Jesse Micklethwaite (b. 1904) was Harriet’s younger brother. He lived most of his life in Yorkshire where he worked his way up in an engineering business, the Beverley Brass Foundry. His nephew claimed that the owner of the business had seen him as a son and eventually he had taken the business over. He was a fairly wealthy man and in the last decades of his life lived in a suburban bungalow in the affluent part of Driffield. He married fairly late in life and had no children. He stayed close to his sister throughout his life – a closeness that caused Anne, his wife, some problems for she and Harriet did not get on well. He also was on good terms with one of his sister’s step-sons who was also a cousin, and it was to him he gave these notes, written at some time in the late 1980s. He died in 1993, his wife predeceased him.
Jesse wrote down what he recalled of the family history. Not everything he recalled was correct, but it is an interesting list of his uncles and aunts.
‘My grandmother … had nine children, 4 daughters and 5 sons:
Elizabeth Ann, married Alfred Patrickson (coal miner) and had three children Joseph, Albert and Nellie
Maria married Jonathon Hartley (coal miner) and had three children William, Sydney and Evelyn
Sarah married Joah Micklethwaite (works time-keeper) and had three children Ernest, Jess and Harriet
Ruth left home for America in her early twenties and was not married, evidently she prospered and turned out very well and a very rich woman. Living in Streater, Illinois, she did marry in her 80s but unfortunately died soon after
(Note this is wrong, Ruth was Kelita’s wife’s sister who, according to Harriet managed a steel mill)
Walter (engineer) married Lily (?) and had five children, Reg, Archie, Edgar and Sybil
William (Boiler maker) married Maud (?) and had three children Wilfred, Tom and Evelyn
James immigrated to New York early in life, he was not married, unfortunately he was killed in a train accident and buried in America
Charles was married and had a son called Kelita – no further details
Joe invited to visit his sister Ruth in Illinois, but after a time she gave him the push! I have no further information on this chap but I do remember when mother and I visited Ruth (1912) Joe used to spend the best part of the day in a rocking chair placed on the porch chewing tobacco!

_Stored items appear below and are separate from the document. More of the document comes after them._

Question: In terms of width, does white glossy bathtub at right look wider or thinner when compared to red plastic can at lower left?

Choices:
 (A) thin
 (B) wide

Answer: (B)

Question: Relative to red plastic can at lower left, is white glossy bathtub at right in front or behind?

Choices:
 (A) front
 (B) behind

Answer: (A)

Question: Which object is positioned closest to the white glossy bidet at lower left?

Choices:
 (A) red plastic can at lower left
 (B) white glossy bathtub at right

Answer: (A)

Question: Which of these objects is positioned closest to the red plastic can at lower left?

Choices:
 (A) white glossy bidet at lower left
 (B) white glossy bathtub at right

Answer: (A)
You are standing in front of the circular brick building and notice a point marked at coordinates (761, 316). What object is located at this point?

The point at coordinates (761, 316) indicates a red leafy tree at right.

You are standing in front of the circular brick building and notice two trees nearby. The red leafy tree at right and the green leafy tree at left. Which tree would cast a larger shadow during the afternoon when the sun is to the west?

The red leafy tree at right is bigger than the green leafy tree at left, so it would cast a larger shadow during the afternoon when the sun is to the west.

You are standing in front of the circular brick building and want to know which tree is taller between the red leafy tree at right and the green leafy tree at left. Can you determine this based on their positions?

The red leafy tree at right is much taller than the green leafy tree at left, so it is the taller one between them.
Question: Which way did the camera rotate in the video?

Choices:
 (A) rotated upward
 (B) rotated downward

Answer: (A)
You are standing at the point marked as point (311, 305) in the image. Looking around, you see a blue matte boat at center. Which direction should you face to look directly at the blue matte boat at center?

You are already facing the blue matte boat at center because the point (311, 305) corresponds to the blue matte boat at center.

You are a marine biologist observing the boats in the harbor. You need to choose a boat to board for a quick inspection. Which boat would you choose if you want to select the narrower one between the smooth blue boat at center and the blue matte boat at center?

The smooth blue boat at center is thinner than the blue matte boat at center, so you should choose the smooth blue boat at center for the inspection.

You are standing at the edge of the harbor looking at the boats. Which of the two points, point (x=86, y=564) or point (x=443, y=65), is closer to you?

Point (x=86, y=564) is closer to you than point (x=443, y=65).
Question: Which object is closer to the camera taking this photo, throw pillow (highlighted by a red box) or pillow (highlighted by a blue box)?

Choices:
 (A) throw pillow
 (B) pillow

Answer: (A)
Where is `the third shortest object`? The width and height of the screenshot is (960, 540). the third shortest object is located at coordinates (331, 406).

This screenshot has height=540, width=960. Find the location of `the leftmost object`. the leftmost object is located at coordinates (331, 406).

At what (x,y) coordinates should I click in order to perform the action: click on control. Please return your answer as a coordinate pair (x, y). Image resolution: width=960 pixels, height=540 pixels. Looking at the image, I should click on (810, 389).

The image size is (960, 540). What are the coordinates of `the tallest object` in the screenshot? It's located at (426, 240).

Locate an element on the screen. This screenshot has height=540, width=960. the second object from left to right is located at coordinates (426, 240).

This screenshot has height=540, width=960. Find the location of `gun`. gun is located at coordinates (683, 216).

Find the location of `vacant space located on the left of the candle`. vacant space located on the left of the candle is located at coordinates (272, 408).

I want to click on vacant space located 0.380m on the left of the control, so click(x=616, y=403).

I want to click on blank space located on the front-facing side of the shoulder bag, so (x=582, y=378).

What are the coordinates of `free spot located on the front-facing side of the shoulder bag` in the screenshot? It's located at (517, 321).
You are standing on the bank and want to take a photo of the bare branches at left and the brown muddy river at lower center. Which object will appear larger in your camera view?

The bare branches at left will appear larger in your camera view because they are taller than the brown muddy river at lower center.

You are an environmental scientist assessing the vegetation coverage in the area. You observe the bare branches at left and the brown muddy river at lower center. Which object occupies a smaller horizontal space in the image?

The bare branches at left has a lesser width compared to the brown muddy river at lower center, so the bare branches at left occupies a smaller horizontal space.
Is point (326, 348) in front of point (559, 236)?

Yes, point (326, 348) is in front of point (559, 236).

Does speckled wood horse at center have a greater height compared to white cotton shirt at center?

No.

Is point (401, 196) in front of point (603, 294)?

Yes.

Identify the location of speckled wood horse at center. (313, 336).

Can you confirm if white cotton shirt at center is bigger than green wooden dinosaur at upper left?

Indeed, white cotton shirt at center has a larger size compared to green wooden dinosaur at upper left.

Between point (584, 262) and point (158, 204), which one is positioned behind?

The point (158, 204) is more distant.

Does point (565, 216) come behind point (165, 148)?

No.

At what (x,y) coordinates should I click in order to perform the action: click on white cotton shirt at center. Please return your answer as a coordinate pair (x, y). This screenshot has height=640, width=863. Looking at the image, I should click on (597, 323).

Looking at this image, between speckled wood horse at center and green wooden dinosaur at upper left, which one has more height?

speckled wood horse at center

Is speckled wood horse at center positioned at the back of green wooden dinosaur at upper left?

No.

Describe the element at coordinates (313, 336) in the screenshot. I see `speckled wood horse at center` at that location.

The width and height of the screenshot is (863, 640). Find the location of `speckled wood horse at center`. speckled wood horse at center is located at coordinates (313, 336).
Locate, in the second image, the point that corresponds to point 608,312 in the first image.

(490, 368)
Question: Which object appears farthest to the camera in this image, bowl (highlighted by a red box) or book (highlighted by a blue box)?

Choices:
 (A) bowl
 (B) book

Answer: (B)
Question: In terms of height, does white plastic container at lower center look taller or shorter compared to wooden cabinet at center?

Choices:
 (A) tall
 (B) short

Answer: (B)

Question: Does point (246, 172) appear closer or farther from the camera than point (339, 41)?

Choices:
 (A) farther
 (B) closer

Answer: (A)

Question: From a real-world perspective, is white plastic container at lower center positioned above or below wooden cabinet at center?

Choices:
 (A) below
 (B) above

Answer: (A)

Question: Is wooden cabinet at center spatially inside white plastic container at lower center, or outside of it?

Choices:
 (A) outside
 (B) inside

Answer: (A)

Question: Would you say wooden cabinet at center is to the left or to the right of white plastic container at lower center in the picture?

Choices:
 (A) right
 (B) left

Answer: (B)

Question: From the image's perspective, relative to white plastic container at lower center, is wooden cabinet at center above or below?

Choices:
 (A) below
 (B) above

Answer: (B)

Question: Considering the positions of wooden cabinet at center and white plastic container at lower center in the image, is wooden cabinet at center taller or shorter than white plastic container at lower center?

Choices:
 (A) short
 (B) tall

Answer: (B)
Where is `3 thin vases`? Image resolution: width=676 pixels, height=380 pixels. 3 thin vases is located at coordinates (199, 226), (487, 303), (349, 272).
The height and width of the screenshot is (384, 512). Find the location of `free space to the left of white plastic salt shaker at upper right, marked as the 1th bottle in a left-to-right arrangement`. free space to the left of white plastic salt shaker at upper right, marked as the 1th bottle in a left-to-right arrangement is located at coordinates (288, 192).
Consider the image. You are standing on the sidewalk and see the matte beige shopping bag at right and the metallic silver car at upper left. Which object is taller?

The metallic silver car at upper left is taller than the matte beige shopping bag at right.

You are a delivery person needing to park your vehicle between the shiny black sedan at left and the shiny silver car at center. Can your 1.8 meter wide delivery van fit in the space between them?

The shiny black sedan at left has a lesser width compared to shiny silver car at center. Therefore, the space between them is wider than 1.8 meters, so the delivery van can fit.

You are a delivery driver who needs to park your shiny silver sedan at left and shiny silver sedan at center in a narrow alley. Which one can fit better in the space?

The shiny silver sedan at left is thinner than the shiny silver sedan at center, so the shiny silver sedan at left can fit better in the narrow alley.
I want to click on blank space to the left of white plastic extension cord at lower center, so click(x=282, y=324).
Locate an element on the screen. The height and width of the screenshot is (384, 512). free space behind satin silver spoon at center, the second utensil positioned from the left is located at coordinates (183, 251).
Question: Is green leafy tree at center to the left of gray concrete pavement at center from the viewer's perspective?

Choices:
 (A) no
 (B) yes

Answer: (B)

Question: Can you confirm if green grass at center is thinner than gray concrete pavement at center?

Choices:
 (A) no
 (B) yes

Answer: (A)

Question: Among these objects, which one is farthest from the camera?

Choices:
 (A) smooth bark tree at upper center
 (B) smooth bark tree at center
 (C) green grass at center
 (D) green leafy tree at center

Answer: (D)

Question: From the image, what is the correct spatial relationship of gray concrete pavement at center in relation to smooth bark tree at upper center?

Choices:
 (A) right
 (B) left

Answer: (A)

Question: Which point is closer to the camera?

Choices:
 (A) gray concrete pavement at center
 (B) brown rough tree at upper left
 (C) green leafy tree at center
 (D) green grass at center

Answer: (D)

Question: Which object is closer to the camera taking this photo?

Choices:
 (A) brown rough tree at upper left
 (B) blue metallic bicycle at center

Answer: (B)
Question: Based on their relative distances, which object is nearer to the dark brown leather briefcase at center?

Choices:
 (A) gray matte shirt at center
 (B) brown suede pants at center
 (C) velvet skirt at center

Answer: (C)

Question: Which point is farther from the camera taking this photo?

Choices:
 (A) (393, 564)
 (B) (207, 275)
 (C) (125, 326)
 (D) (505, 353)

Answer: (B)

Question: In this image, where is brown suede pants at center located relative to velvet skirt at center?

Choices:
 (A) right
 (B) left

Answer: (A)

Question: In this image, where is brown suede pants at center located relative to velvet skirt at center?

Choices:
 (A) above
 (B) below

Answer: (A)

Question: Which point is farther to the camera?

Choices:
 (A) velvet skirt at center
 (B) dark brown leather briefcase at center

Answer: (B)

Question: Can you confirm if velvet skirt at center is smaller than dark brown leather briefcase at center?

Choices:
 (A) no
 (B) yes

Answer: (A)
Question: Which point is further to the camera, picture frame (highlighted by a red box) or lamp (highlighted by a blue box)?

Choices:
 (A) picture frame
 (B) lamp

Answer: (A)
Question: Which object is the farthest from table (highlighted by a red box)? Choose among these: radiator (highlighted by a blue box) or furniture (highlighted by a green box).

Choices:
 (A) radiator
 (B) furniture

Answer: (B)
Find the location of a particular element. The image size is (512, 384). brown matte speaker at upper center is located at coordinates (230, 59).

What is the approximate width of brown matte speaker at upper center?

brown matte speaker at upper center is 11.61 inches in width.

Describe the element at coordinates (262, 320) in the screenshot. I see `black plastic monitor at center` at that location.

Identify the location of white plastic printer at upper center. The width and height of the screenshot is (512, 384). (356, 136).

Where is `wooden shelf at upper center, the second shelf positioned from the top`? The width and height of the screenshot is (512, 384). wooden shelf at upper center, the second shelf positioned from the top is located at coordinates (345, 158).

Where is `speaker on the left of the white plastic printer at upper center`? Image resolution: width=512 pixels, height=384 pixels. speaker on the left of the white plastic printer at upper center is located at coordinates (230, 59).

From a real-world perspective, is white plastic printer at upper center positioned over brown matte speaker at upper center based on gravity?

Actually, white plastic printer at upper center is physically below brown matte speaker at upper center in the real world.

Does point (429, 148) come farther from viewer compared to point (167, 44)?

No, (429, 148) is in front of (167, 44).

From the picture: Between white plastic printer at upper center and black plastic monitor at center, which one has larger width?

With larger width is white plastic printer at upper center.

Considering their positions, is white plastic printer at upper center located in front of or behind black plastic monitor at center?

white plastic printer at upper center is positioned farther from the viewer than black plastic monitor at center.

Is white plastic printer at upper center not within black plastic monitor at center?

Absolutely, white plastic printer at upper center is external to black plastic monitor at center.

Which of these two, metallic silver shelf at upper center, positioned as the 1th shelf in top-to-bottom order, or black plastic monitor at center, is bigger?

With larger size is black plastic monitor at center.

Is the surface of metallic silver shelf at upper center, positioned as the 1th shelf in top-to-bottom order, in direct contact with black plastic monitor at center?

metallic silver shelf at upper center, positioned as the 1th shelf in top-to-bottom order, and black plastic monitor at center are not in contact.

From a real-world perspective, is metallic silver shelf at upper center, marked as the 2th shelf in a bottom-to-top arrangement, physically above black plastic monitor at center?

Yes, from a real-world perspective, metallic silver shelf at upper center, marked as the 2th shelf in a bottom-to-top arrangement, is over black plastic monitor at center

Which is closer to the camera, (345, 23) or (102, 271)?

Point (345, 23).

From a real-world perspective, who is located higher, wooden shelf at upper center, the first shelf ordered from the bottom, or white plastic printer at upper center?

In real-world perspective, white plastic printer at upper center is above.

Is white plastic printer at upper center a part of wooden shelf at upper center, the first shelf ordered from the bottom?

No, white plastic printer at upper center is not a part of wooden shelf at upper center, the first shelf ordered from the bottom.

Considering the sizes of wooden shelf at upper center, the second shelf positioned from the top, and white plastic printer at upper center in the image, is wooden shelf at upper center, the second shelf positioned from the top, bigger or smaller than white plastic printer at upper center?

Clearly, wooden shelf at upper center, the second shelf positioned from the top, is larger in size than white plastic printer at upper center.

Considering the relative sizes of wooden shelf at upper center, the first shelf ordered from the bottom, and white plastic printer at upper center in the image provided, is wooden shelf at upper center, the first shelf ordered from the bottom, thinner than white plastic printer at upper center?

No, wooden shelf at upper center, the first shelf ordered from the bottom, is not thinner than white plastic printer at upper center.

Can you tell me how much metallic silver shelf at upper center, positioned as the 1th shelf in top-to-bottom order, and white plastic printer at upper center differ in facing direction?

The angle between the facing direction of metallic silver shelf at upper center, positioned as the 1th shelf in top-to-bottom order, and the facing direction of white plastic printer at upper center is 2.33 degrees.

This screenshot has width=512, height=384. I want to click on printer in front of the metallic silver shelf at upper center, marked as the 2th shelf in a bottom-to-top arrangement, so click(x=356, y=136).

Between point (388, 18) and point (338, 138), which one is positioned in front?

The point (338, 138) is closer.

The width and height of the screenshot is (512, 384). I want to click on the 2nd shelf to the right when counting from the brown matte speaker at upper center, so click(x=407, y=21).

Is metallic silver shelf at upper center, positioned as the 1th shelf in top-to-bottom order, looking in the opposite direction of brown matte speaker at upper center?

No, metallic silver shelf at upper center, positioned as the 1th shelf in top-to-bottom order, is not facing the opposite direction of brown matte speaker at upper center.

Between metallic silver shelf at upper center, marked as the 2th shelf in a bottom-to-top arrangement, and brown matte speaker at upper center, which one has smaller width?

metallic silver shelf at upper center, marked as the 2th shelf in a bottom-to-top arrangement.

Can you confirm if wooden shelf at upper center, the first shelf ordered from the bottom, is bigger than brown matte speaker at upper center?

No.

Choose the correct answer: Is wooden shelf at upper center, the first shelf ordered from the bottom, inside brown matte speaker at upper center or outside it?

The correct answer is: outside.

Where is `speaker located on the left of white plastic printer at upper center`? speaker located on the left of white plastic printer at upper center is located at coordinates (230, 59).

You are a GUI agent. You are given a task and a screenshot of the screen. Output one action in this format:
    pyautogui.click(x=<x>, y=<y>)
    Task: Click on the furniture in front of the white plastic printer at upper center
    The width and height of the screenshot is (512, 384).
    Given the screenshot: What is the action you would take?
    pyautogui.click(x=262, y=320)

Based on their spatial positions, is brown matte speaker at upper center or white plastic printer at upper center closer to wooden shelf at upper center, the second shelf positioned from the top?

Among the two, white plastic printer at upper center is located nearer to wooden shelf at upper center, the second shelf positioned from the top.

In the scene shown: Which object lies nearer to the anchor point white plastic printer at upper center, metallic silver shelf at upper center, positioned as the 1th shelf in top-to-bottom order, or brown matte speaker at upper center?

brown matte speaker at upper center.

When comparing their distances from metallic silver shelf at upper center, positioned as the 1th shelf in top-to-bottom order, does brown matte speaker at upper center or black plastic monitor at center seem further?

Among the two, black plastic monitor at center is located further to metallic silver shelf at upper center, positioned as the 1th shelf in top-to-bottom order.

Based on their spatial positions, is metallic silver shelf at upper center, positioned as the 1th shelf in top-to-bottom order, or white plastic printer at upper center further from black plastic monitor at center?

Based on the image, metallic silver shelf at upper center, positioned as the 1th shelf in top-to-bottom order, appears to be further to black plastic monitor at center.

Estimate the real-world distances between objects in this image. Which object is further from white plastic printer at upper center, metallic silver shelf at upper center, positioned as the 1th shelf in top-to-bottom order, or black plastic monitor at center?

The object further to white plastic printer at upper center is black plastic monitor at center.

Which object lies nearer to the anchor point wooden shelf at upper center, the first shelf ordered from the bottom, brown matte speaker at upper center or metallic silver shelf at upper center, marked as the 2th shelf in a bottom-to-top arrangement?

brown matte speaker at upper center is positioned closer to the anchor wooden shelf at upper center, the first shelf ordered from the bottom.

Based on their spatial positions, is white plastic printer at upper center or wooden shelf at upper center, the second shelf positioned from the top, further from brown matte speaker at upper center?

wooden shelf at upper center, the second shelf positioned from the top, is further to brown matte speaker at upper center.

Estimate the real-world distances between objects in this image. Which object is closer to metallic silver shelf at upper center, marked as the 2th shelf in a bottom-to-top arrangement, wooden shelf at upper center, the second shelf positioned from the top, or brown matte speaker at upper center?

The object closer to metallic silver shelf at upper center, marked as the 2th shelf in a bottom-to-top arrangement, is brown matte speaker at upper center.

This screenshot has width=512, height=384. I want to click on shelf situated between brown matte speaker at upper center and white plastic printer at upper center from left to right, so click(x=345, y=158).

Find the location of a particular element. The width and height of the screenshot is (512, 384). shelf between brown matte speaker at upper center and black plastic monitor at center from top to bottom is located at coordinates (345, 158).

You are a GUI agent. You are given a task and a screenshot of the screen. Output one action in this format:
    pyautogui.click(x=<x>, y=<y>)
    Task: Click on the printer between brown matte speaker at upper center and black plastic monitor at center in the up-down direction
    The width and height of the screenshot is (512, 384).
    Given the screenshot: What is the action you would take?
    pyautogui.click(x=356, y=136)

(According to the census there was another son, Ernest b.1879)
One further detail, grandfather Kelita Crossland was in the engineering business and worked for Dennison’s of Leeds, the used to manufacture tensile and compression testing machines ect and Kelita travelled abroad frequently installing these machines.
(This is wrong Kelita worked for Tannet Walker)
My note, James Crossland crossed Liverpool to Boston in April 1912; the register records him as living in Hall Street, Leeds and travelling to ‘Place Lavell.’ In 1912 the young Jesse was travelling on the Mauretania back to Fishguard with his mother Sarah Micklethwaite. I can find no record of ‘Joe’ and I rather suspect Jesse is confusing names with James.